Man who rescued woman from alleged attempted sexual assault testifies

Kyle Richard testified Tuesday in Nassau County Court in Mineola in the trial of Ahkhazyah Wright. Credit: Howard Schnapp
A recent college graduate who won a courage award from former Vice President Joe Biden testified Tuesday against the 19-year-old who prosecutors said tried to rape a woman at a Uniondale house party before shooting at her rescuers.
SUNY Cortland alumnus Kyle Richard told jurors in Nassau County Court that he realized he’d been shot after he felt a jolt of pain and saw flashes of light in the early morning of July 23, 2017.
Richard, 21, of Lakeview, also identified defendant Ahkhazyah Wright as both the man who shot him in both legs and the person whom a “hysterical” female partygoer told him minutes earlier had tried to rape her.
“One hundred percent,” Richard replied when prosecutor Jared Rosenblatt asked how certain he was that Wright was his assailant.
Wright, of Roosevelt, is on trial for charges that include attempted murder, attempted sexual abuse, assault and gun offenses. He maintains his innocence.
Last spring, former Vice President Joe Biden dubbed Richard a “hero” at a Manhattan ceremony for the national Biden Courage Awards.

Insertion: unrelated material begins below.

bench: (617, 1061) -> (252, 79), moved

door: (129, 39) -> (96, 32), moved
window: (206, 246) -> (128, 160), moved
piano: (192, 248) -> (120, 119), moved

The annual ceremony, hosted by It’s On Us and the Biden Foundation, honors students who are working to prevent sexual assault.
Richard, who was a star linebacker on Cortland’s football team and is the son of a Nassau police sergeant, also testified Tuesday that his planned career path was to work as an advocate for sexual violence prevention.
“Absolutely,” the witness said when Rosenblatt asked if his plans were “a development” of his experience in July 2017.
Prosecutors say Richard and two friends heard a woman’s cries for help at the Maple Avenue party before forcing open a bathroom door and finding Wright with one hand around the alleged victim’s neck as his other hand fumbled with his zipper.
Prosecutors say the woman accused Wright of trying to rape her before the friends kicked Wright out of the house.
But outside a short time later, Wright shot at Richard and his two friends, with bullets slicing through both of Richard’s legs before he made it inside the house, according to the district attorney’s office.
Minutes later, prosecutors say, Wright fired a second volley of shots at another group of friends who were returning to the party after a deli run.
That time, Wright shot Michael Abiola in the back before he also made it inside the house, according to prosecutors.
Richard struggled to stay composed Tuesday as he described trying to comfort Abiola — another member of his close group of friends — right after the shootings.
The witness also remembered how a Muslim friend said a prayer over them.
“I didn’t know if he was going to make it or not … He looked much worse,” Richard testified about the other gunshot victim.
Abiola still has a bullet lodged in one of his arms, prosecutor Emma Slane said in her opening statement Monday.
The defendant’s attorney, Robert Schalk, called the prosecution’s case “flawed” in his opening statement.
He got Richard to acknowledge during a cross-examination Tuesday that direct testimony Richard gave about Wright threatening to shut the party down earlier that night after he was denied alcohol wasn’t something Richard had told the grand jury.
Richard also told Schalk that Wright and the woman who accused Wright of a rape attempt had clothes on when the bathroom door opened.